Daycare is stupid expensive. Healthcare is stupid expensive. We handle the former by having my wife stay home. The latter is just an unfortunate fact of life.
I really don't know how much it costs to live on the coasts, but on a developer salary you can live very comfortably in the Midwest (Ames, Iowa here).
A single-income family with children and a stay-at-home parent isn't an unfortunate fact of life, it's a stable economic and social arrangement that promotes health and welfare of children, giving them a strong prospect for future success.
So you are saying if you have a non-fatal health incident then you are in serious financial trouble?
My wife and I are in the same position. We pay $209 a month for “healthcare” coverage that has a $700 yearly deductible. If either of us got sick or injuries we would be totally screwed. The US system is broken.
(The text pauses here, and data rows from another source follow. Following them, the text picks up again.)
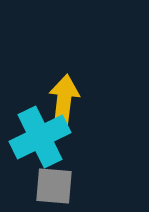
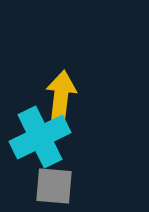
yellow arrow: moved 3 px left, 4 px up
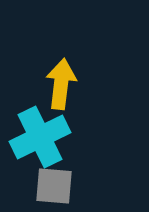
yellow arrow: moved 12 px up
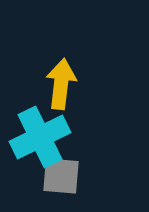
gray square: moved 7 px right, 10 px up
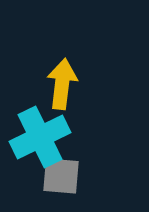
yellow arrow: moved 1 px right
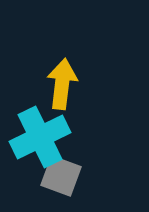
gray square: rotated 15 degrees clockwise
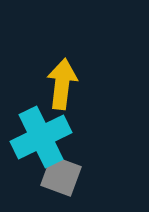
cyan cross: moved 1 px right
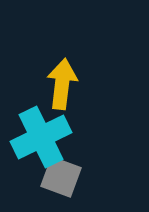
gray square: moved 1 px down
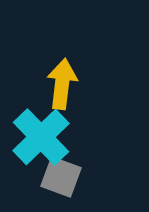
cyan cross: rotated 18 degrees counterclockwise
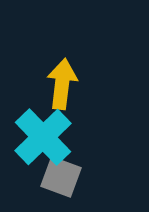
cyan cross: moved 2 px right
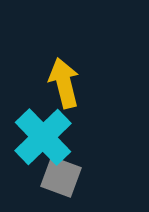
yellow arrow: moved 2 px right, 1 px up; rotated 21 degrees counterclockwise
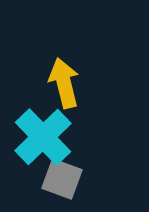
gray square: moved 1 px right, 2 px down
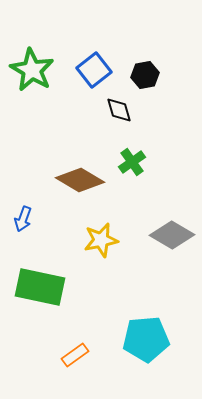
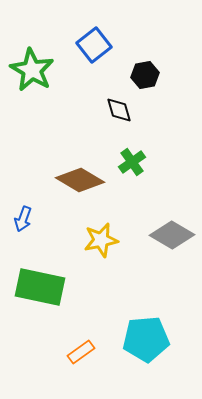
blue square: moved 25 px up
orange rectangle: moved 6 px right, 3 px up
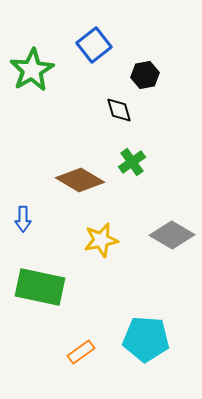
green star: rotated 12 degrees clockwise
blue arrow: rotated 20 degrees counterclockwise
cyan pentagon: rotated 9 degrees clockwise
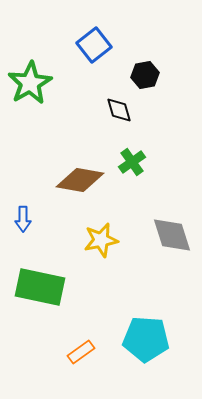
green star: moved 2 px left, 13 px down
brown diamond: rotated 21 degrees counterclockwise
gray diamond: rotated 42 degrees clockwise
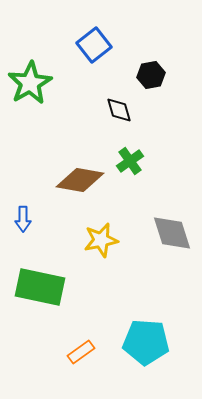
black hexagon: moved 6 px right
green cross: moved 2 px left, 1 px up
gray diamond: moved 2 px up
cyan pentagon: moved 3 px down
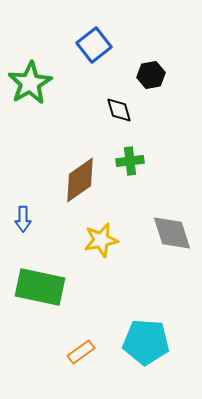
green cross: rotated 28 degrees clockwise
brown diamond: rotated 45 degrees counterclockwise
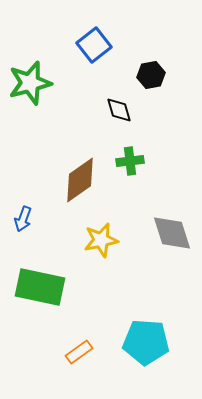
green star: rotated 15 degrees clockwise
blue arrow: rotated 20 degrees clockwise
orange rectangle: moved 2 px left
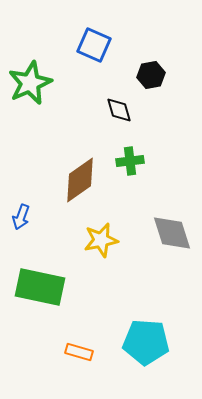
blue square: rotated 28 degrees counterclockwise
green star: rotated 9 degrees counterclockwise
blue arrow: moved 2 px left, 2 px up
orange rectangle: rotated 52 degrees clockwise
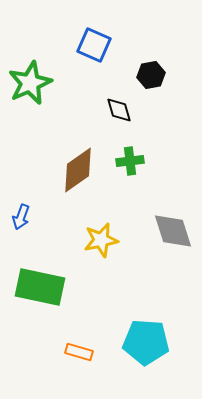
brown diamond: moved 2 px left, 10 px up
gray diamond: moved 1 px right, 2 px up
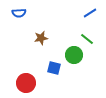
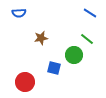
blue line: rotated 64 degrees clockwise
red circle: moved 1 px left, 1 px up
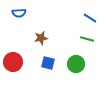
blue line: moved 5 px down
green line: rotated 24 degrees counterclockwise
green circle: moved 2 px right, 9 px down
blue square: moved 6 px left, 5 px up
red circle: moved 12 px left, 20 px up
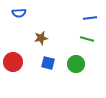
blue line: rotated 40 degrees counterclockwise
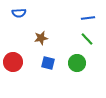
blue line: moved 2 px left
green line: rotated 32 degrees clockwise
green circle: moved 1 px right, 1 px up
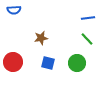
blue semicircle: moved 5 px left, 3 px up
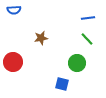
blue square: moved 14 px right, 21 px down
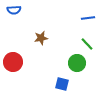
green line: moved 5 px down
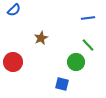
blue semicircle: rotated 40 degrees counterclockwise
brown star: rotated 16 degrees counterclockwise
green line: moved 1 px right, 1 px down
green circle: moved 1 px left, 1 px up
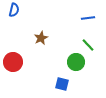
blue semicircle: rotated 32 degrees counterclockwise
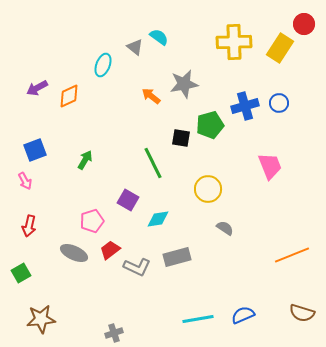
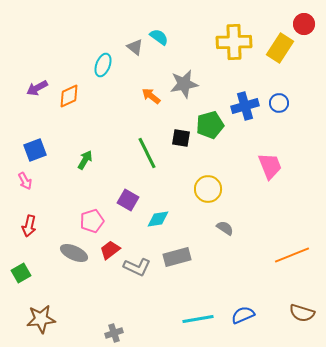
green line: moved 6 px left, 10 px up
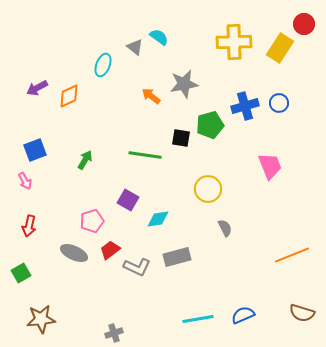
green line: moved 2 px left, 2 px down; rotated 56 degrees counterclockwise
gray semicircle: rotated 30 degrees clockwise
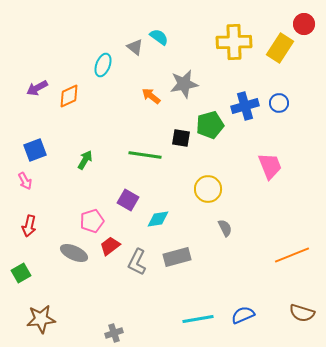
red trapezoid: moved 4 px up
gray L-shape: moved 5 px up; rotated 92 degrees clockwise
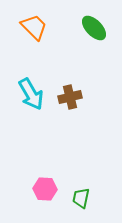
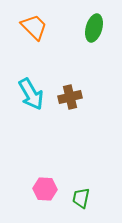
green ellipse: rotated 60 degrees clockwise
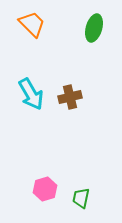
orange trapezoid: moved 2 px left, 3 px up
pink hexagon: rotated 20 degrees counterclockwise
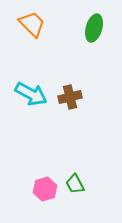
cyan arrow: rotated 32 degrees counterclockwise
green trapezoid: moved 6 px left, 14 px up; rotated 40 degrees counterclockwise
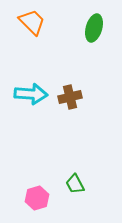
orange trapezoid: moved 2 px up
cyan arrow: rotated 24 degrees counterclockwise
pink hexagon: moved 8 px left, 9 px down
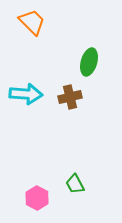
green ellipse: moved 5 px left, 34 px down
cyan arrow: moved 5 px left
pink hexagon: rotated 15 degrees counterclockwise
We have massive wealth inequality, an educational system in crisis, and a toxic political system.
I assume by $700 you mean $7000? Also wondering if your $209 / month figure was accurate. What your comment currently describes is 1/4 the premium and 1/10th the deductible that my family has.
I agree that healthcare in the US is completely broken. It is in fact one of my favorite things to gripe about to anyone who will listen or who happens to be in my vicinity at the wrong moment.
I think our current "out of pocket max" is somewhere around $6k/year. The bill for having twins blew through that pretty well. When we had our first child, our deductible was roughly twice as much and I think we maybe just scratched the out of pocket max. Those insurance premiums were only a third of what we pay now though, which was a better trade off in my opinion.
Would we be financially ruined by running into something like that again? No. Would we be majorly inconvenienced? Yes.
What should I give a panhandler?
A sandwich? Maybe he's has celliac's. Or diabetes.
A gift card to the coffee shop? Maybe he needs gloves.
Money to buy gloves and a sugar free lunch? Maybe he's an alcoholic.
Instead, just donate. Just help. Just see the person lying on the floor as a fellow human being fully deserving in dignity. If you're Christian, see Christ sprawled on the floor and make sure your right hand doesn't see your left hand.